* Passage provided *
>>>
Similarly, John Seeley Brown (2008) argues that education must not only foster young people's standards-based learning about subject matter but also focus on understanding and fostering young people's “social learning,” that is, how they learn and with whom, or their learning to be participants in a community of learners and contributors to the shaping of a local and global society (Brown, 2008, para. 3). According to social learning theories (Brown & Duguid, 2002), meaningful learning involves simultaneously developing a social identity that shapes what people come to know, feel and do and how they make sense of their experiences. Understanding better how such identity develops and how learning occurs in the social and technical contexts young people currently inhabit—e.g., how and with whom expressions are crafted, displayed and utilized, and ideas evolved and distributed through interaction and negotiation—might suggest improvements to instructional designs in formal education.
In this vein, scholars working under the umbrella of New Literacies argue for the importance of considering not just print-based literacies currently emphasized within schools, but also digital literacies shaped by social practices:
New technologies such as blogs, wikis, massively multiplayer online games, social networking technologies and video- and music-dissemination technologies have rapidly spread, by means of the Internet, each with additional, new literacy forms and functions that are reshaped by social practices… literacy has now come to mean a rapid and continuous process of change in ways in which we read, write, view, listen, compose, and communicate information (Coiro, Knobel, Lankshear & Leu, 2008, p. 5).
Although the theory of New Literacies has been described as emerging and multifaceted (Leu et al., in press), and at the risk of oversimplifying, we draw on the Handbook of Research on New Literacies to outline its four important elements (Coiro et al., 2008). First, new literacies necessarily include new skills, strategies, dispositions, and social practices required by the internet and new information and communication technologies (Coiro et al., 2008, p. 14).
Second, the development of new literacies is viewed as essential to full civic, economic, and personal participation in a world community (Coiro et al., 2008, p. 14). This was no more apparent than in the 2008 U.S. presidential election campaign where a new style of ‘Netroots’ politics that was open-sourced and inclusive, multiracial and multicultural allowed citizens not just to consume campaign propaganda but to help shape and distribute it via online meet-ups, blogs, videos, and social network sites (Sheehy, 2008, p. 79)
Third, new literacies are dynamic and situationally specific (Coiro et al., 2008; Hull & Nelson, 2005; Kress, 2003; Lankshear & Knobel, 2006). They change as technologies available over the internet are constantly changing. Within changing contexts, meanings are negotiated, shifting from space to space, person to person, moment to moment. Literacy, therefore, entails “knowing how and when to make wise decisions about which technologies and which forms and functions of literacy most support one's purposes” (Coiro et al., 2008, p. 5). Grounded in sociocultural and activity theories (Vygotsky, 1978; Engstrom, 1987), new literacy theorists view literacy as socially mediated practice (Gee, 1992). Technologies shape social relationships and practices. They enable or constrain certain kinds of literacy practices in certain contexts. In turn, people experiment with technologies-in-use, trying to overcome their limitations and inventing new practices and modifications in the technologies themselves (Coiro et al., 2008). Gee (1999 as cited in Black, 2008) argues that whether or not individuals or groups use language and other modes of meaning are tied to their relevance to the user's personal, social, cultural, historical or economic lives (p. 601).
<<<
* Given records *
>>>
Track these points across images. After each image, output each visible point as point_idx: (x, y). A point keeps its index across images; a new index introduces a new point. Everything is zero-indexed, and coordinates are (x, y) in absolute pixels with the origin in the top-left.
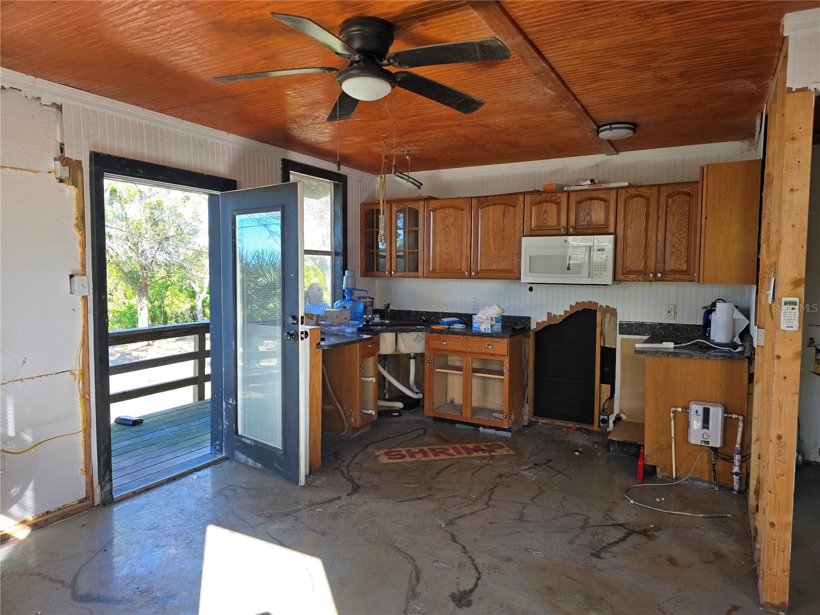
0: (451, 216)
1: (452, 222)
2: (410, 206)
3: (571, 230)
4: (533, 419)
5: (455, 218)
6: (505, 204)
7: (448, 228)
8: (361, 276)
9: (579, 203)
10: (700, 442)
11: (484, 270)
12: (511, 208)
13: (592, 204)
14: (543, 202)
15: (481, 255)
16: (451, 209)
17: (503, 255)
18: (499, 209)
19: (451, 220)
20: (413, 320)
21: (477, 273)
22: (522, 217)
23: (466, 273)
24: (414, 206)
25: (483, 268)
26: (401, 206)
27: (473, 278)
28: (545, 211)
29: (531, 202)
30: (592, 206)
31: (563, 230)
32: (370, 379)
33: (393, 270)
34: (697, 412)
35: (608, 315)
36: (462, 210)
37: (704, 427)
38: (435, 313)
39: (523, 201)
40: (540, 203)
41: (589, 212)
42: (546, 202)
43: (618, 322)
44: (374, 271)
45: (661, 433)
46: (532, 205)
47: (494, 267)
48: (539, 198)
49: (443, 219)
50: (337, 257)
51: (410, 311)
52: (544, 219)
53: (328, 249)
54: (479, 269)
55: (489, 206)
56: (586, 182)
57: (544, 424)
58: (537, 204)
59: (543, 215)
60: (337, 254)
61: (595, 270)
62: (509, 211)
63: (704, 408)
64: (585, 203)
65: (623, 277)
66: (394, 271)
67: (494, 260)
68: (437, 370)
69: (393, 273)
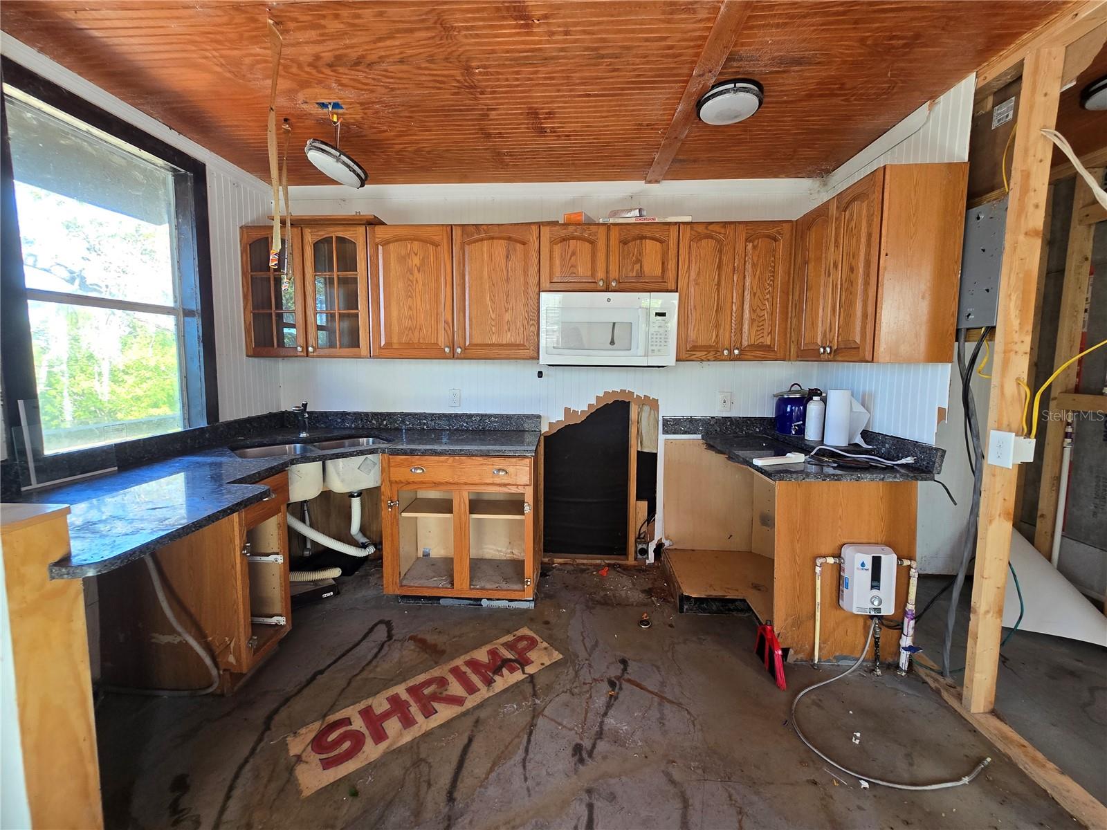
0: (416, 255)
1: (418, 265)
2: (340, 234)
3: (614, 284)
4: (546, 560)
5: (423, 259)
6: (509, 239)
7: (412, 274)
8: (247, 356)
9: (624, 242)
10: (868, 610)
11: (476, 345)
12: (519, 246)
13: (644, 245)
14: (569, 239)
15: (470, 320)
16: (416, 243)
17: (508, 321)
18: (500, 247)
19: (416, 261)
20: (350, 428)
21: (465, 349)
22: (536, 261)
23: (447, 350)
24: (346, 234)
25: (475, 341)
26: (320, 233)
27: (457, 359)
28: (573, 254)
29: (550, 238)
30: (644, 248)
31: (601, 283)
32: (272, 558)
33: (310, 344)
34: (863, 565)
35: (646, 408)
36: (436, 245)
37: (873, 587)
38: (389, 414)
39: (538, 235)
40: (564, 240)
41: (640, 258)
42: (574, 238)
43: (660, 419)
44: (273, 346)
45: (798, 597)
46: (553, 242)
47: (494, 340)
48: (563, 233)
49: (402, 259)
50: (188, 319)
51: (344, 414)
52: (572, 266)
53: (170, 303)
54: (467, 343)
55: (482, 240)
56: (632, 212)
57: (560, 564)
58: (561, 242)
59: (570, 259)
60: (188, 313)
61: (652, 345)
62: (515, 250)
63: (873, 557)
64: (634, 242)
65: (687, 356)
66: (313, 347)
67: (493, 328)
68: (404, 514)
69: (310, 349)
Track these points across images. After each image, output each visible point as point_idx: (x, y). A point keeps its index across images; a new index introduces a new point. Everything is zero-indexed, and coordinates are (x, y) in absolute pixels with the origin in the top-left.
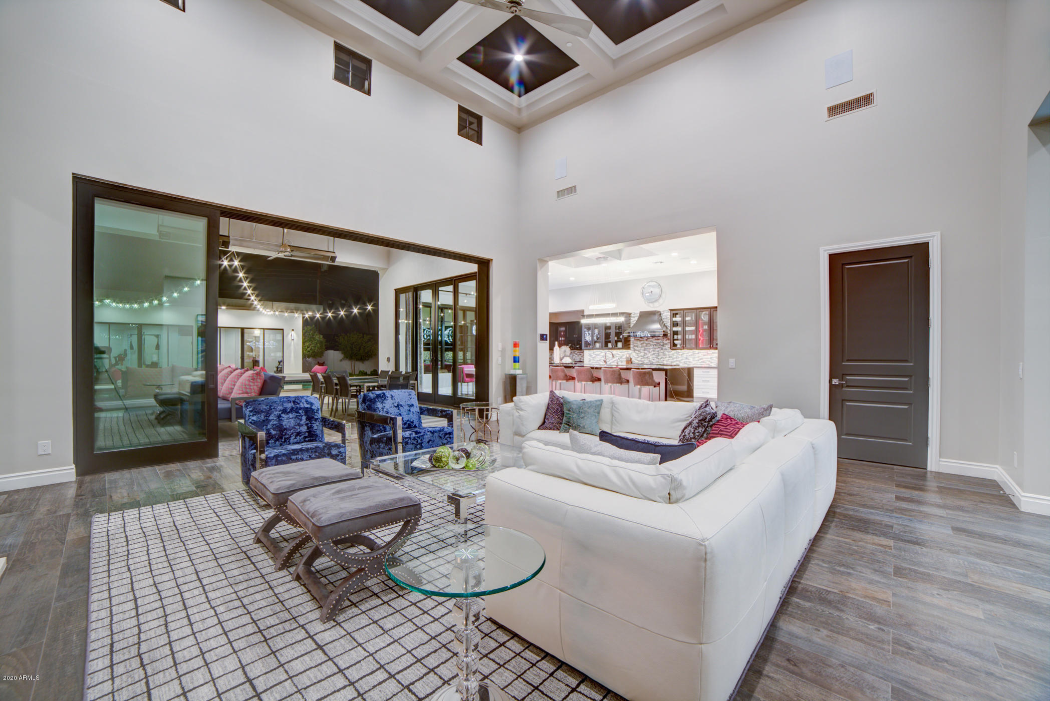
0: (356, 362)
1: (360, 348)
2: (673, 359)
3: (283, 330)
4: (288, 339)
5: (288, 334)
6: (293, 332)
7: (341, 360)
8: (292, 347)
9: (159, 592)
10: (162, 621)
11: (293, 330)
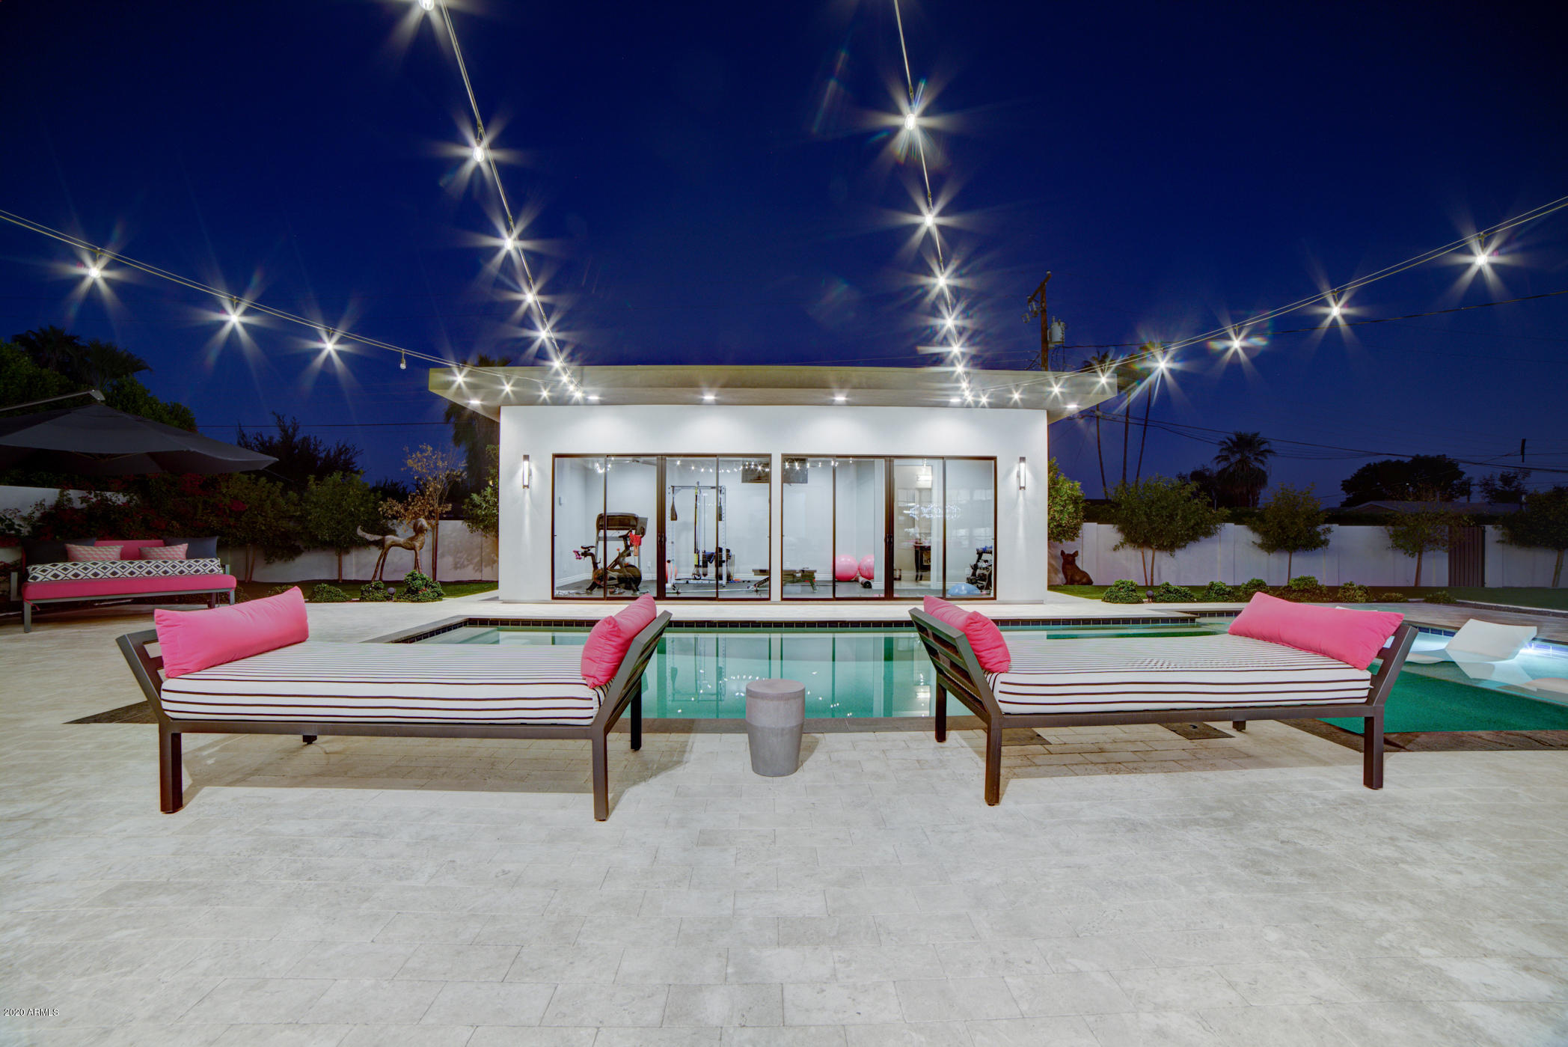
0: (1158, 554)
1: (1171, 517)
3: (994, 458)
4: (1008, 486)
5: (1009, 472)
6: (1022, 465)
7: (1116, 548)
8: (1021, 509)
11: (1023, 459)
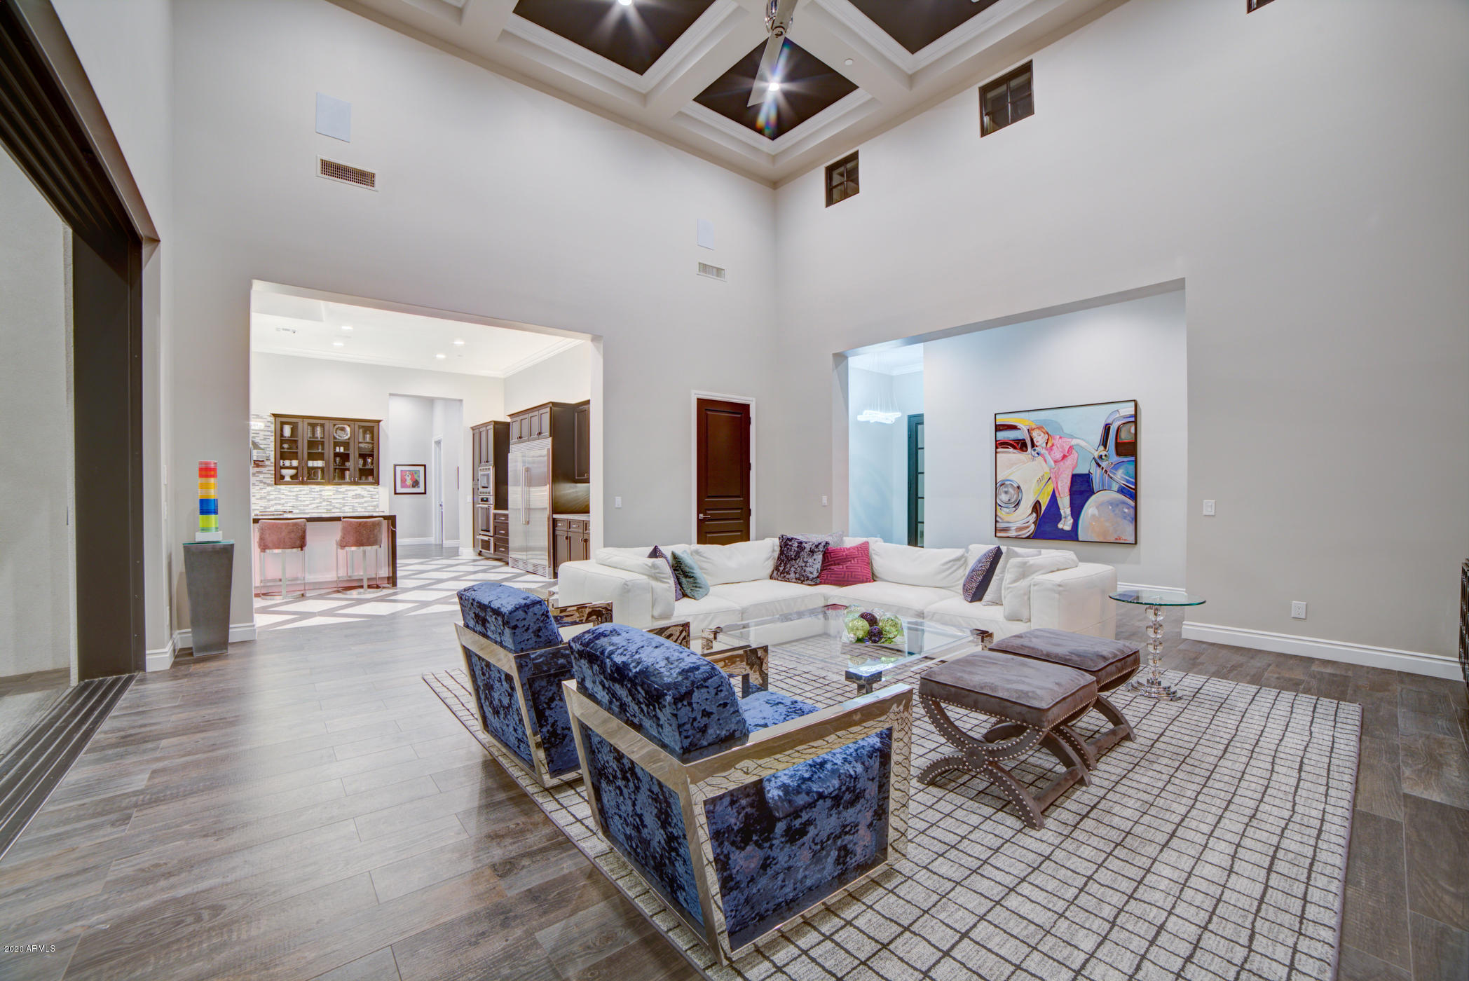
2: (269, 500)
9: (1234, 857)
10: (1254, 823)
<<<
* Exercise *
Render this sentence from the passage on New Literacies in Spanish: "Technologies shape social relationships and practices."

* Answer to the exercise *
Las tecnologías moldean las relaciones y las prácticas sociales.